-- BRIEF --
Turn everything in the material below, from the line containing "la presente Ley." down to the line containing "del departamento especial.", into a numbered list, skipping any blank lines.

[[ DATA RECORDS, beginning ]]

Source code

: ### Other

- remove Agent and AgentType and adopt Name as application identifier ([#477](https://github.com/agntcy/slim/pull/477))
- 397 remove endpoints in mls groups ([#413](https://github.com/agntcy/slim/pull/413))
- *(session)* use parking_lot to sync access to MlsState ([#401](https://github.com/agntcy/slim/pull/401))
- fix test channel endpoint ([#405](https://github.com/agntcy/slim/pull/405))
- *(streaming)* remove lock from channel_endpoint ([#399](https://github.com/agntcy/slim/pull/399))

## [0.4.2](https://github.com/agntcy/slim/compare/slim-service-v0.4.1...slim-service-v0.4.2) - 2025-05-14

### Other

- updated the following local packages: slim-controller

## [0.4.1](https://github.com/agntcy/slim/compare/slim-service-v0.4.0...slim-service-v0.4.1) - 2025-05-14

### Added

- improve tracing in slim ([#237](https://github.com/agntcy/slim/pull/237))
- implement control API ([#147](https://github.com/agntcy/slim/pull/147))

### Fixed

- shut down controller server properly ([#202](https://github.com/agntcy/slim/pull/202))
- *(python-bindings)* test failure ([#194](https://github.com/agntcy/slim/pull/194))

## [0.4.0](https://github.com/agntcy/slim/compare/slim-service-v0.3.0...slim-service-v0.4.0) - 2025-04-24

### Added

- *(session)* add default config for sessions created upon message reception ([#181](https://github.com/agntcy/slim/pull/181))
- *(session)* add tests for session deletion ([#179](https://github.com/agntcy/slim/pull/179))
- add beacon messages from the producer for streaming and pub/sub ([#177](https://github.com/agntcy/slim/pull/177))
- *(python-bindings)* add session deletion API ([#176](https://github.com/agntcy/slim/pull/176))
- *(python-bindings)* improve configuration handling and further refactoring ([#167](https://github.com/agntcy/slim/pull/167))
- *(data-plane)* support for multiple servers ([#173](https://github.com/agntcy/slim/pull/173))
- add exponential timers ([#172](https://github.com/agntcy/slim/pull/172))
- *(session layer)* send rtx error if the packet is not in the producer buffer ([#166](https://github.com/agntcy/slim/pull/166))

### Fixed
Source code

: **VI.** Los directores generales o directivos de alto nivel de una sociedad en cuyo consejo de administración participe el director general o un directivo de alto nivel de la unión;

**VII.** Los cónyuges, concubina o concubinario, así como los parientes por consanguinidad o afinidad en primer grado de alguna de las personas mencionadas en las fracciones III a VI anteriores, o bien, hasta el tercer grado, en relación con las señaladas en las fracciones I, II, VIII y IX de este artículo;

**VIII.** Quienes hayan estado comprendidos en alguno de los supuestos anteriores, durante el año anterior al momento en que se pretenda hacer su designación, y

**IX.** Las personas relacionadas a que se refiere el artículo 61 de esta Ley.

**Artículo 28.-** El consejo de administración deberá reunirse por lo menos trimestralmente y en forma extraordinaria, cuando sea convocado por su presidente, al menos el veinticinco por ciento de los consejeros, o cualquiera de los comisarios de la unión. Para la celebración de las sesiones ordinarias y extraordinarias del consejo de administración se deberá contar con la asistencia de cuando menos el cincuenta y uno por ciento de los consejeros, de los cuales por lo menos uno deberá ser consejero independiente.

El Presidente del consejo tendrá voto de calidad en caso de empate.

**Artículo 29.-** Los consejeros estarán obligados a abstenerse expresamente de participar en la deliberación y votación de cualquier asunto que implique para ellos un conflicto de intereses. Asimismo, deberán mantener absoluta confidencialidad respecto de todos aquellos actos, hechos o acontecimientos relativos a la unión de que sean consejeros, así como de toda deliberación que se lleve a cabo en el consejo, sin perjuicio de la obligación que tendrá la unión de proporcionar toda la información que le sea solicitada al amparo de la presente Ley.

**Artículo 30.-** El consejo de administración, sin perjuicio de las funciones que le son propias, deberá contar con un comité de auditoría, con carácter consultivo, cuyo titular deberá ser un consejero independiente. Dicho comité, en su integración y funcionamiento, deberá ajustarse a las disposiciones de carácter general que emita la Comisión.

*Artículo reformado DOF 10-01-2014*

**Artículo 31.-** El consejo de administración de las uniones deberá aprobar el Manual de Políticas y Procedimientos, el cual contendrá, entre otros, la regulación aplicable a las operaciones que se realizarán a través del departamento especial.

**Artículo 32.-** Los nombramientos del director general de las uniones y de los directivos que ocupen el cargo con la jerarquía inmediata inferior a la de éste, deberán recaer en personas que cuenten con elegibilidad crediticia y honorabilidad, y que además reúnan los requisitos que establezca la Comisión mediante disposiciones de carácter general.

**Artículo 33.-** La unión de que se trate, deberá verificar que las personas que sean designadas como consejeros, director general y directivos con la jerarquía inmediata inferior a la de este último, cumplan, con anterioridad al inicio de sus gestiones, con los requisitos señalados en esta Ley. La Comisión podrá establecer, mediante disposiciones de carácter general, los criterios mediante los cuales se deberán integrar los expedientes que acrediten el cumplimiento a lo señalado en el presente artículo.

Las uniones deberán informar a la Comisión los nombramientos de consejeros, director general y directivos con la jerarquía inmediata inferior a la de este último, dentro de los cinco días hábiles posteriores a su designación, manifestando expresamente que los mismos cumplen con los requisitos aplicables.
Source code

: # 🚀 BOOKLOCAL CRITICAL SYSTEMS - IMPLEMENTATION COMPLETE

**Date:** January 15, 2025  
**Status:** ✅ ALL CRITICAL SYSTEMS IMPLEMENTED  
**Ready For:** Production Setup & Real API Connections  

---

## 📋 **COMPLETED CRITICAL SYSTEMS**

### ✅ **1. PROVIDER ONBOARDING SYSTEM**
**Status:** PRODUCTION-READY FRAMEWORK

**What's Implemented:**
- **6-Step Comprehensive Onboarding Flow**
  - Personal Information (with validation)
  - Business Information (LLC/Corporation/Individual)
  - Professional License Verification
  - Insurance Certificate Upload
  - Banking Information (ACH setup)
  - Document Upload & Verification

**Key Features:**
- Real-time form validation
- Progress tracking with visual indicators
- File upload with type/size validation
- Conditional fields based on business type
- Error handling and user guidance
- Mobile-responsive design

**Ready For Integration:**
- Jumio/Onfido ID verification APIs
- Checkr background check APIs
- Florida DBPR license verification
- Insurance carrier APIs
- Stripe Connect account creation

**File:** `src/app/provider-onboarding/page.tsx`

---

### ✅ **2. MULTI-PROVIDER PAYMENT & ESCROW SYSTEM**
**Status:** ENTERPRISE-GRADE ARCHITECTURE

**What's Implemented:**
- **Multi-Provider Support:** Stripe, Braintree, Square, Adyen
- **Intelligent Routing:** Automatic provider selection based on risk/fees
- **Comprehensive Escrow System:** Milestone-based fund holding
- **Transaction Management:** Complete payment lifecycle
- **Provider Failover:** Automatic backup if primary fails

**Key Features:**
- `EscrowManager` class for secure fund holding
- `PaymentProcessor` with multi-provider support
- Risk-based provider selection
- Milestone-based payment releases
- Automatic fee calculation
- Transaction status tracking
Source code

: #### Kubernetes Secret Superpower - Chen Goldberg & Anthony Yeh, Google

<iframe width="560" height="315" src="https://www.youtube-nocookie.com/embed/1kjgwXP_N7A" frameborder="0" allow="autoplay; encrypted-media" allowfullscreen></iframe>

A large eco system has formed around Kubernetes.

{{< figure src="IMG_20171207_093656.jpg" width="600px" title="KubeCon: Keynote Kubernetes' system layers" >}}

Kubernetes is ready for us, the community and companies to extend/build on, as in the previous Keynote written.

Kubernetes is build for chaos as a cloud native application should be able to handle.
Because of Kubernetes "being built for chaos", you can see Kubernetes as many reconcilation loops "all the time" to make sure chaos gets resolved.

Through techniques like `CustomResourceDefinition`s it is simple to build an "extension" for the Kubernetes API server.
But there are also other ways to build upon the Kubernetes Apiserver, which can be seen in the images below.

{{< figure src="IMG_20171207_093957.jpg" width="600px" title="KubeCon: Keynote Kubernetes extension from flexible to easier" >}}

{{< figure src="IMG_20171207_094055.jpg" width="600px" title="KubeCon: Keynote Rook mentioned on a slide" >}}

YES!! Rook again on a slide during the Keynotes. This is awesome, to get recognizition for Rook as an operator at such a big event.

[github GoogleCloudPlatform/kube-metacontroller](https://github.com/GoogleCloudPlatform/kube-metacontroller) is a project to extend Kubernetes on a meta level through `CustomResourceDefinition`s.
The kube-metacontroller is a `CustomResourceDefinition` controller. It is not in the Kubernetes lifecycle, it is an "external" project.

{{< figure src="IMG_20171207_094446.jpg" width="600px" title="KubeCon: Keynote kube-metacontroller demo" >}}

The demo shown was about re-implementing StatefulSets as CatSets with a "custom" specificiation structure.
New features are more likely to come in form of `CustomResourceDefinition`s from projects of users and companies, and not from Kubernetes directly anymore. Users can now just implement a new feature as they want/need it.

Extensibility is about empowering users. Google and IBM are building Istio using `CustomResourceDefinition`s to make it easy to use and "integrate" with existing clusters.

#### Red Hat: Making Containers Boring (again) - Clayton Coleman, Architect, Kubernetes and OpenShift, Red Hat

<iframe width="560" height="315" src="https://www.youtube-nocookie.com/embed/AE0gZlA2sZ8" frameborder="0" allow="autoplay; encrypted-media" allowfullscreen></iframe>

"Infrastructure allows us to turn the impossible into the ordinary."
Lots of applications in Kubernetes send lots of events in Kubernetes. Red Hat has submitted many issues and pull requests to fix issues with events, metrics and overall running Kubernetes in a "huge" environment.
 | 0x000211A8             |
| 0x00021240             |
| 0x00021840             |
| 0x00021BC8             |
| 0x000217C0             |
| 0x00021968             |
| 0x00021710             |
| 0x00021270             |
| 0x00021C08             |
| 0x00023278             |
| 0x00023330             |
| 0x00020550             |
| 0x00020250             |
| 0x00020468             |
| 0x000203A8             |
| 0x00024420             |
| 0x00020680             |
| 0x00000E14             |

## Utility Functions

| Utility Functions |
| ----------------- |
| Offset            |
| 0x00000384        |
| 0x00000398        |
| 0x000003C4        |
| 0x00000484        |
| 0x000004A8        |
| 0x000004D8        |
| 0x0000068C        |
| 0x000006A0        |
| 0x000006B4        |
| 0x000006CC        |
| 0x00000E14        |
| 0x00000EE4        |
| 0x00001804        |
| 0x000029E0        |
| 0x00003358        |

[[ DATA RECORDS, end ]]

-- ANSWER --
1. **Artículo 29.-** Los consejeros estarán obligados a abstenerse expresamente de participar en la deliberación y votación de cualquier asunto que implique para ellos un conflicto de intereses. Asimismo, deberán mantener absoluta confidencialidad respecto de todos aquellos actos, hechos o acontecimientos relativos a la unión de que sean consejeros, así como de toda deliberación que se lleve a cabo en el consejo, sin perjuicio de la obligación que tendrá la unión de proporcionar toda la información que le sea solicitada al amparo de la presente Ley.
2. **Artículo 30.-** El consejo de administración, sin perjuicio de las funciones que le son propias, deberá contar con un comité de auditoría, con carácter consultivo, cuyo titular deberá ser un consejero independiente. Dicho comité, en su integración y funcionamiento, deberá ajustarse a las disposiciones de carácter general que emita la Comisión.
3. *Artículo reformado DOF 10-01-2014*
4. **Artículo 31.-** El consejo de administración de las uniones deberá aprobar el Manual de Políticas y Procedimientos, el cual contendrá, entre otros, la regulación aplicable a las operaciones que se realizarán a través del departamento especial.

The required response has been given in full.